Records:
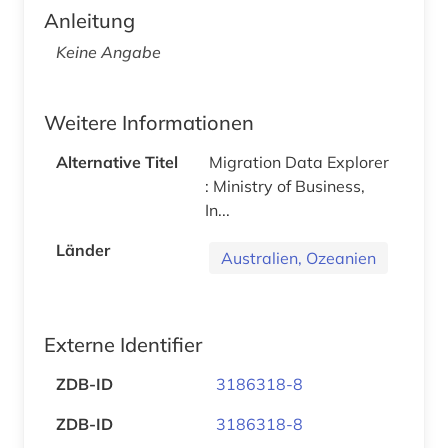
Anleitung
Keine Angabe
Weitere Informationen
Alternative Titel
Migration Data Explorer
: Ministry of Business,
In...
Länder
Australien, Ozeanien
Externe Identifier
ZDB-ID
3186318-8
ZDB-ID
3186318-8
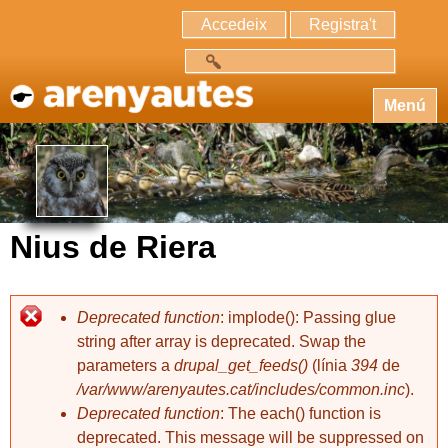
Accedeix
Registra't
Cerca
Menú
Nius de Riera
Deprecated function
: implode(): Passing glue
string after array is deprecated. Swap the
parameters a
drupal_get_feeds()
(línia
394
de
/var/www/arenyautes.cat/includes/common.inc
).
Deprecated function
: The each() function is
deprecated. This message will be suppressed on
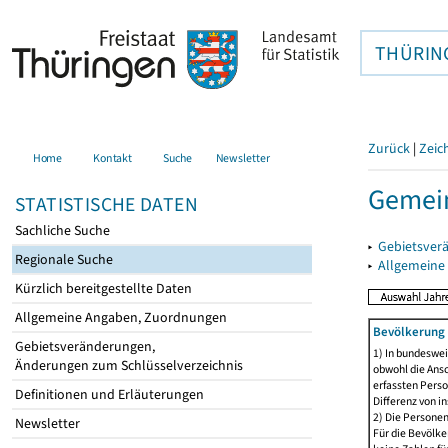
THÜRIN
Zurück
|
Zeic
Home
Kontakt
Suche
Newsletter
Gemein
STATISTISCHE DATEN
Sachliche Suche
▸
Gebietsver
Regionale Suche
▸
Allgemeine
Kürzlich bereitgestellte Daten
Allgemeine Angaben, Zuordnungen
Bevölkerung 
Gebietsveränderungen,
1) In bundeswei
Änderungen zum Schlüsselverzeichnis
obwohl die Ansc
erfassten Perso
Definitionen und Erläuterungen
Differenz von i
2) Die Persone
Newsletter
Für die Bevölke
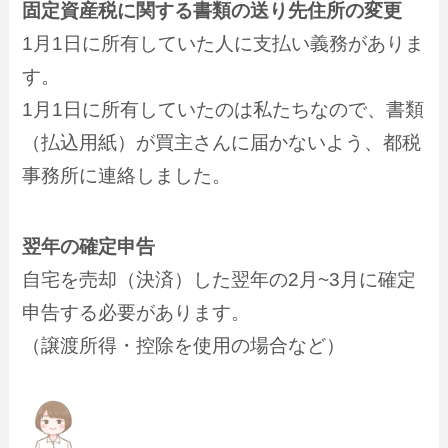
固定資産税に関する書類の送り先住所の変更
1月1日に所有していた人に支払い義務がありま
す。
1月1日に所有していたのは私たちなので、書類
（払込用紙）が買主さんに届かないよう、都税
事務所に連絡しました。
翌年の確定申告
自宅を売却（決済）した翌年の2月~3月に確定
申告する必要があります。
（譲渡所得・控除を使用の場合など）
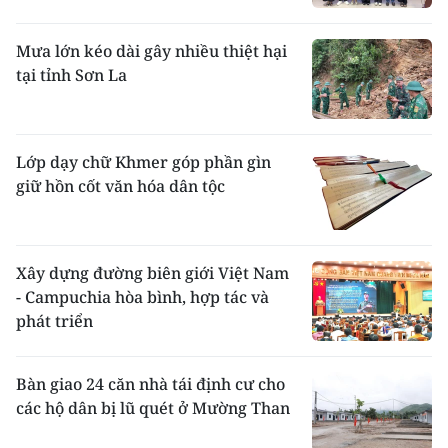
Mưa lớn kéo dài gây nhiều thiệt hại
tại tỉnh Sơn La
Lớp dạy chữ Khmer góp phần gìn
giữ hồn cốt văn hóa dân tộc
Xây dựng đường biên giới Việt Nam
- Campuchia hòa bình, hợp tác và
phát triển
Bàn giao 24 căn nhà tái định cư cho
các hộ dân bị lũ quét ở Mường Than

Assignment: Would you retype all the lines shown above, exactly as written and without any picture?

Answer section:
Anleitung
Keine Angabe
Weitere Informationen
Alternative Titel
Migration Data Explorer
: Ministry of Business,
In...
Länder
Australien, Ozeanien
Externe Identifier
ZDB-ID
3186318-8
ZDB-ID
3186318-8
Accedeix
Registra't
Cerca
Menú
Nius de Riera
Deprecated function
: implode(): Passing glue
string after array is deprecated. Swap the
parameters a
drupal_get_feeds()
(línia
394
de
/var/www/arenyautes.cat/includes/common.inc
).
Deprecated function
: The each() function is
deprecated. This message will be suppressed on
THÜRIN
Zurück
|
Zeic
Home
Kontakt
Suche
Newsletter
Gemein
STATISTISCHE DATEN
Sachliche Suche
▸
Gebietsver
Regionale Suche
▸
Allgemeine
Kürzlich bereitgestellte Daten
Allgemeine Angaben, Zuordnungen
Bevölkerung 
Gebietsveränderungen,
1) In bundeswei
Änderungen zum Schlüsselverzeichnis
obwohl die Ansc
erfassten Perso
Definitionen und Erläuterungen
Differenz von i
2) Die Persone
Newsletter
Für die Bevölke
固定資産税に関する書類の送り先住所の変更
1月1日に所有していた人に支払い義務がありま
す。
1月1日に所有していたのは私たちなので、書類
（払込用紙）が買主さんに届かないよう、都税
事務所に連絡しました。
翌年の確定申告
自宅を売却（決済）した翌年の2月~3月に確定
申告する必要があります。
（譲渡所得・控除を使用の場合など）
Mưa lớn kéo dài gây nhiều thiệt hại
tại tỉnh Sơn La
Lớp dạy chữ Khmer góp phần gìn
giữ hồn cốt văn hóa dân tộc
Xây dựng đường biên giới Việt Nam
- Campuchia hòa bình, hợp tác và
phát triển
Bàn giao 24 căn nhà tái định cư cho
các hộ dân bị lũ quét ở Mường Than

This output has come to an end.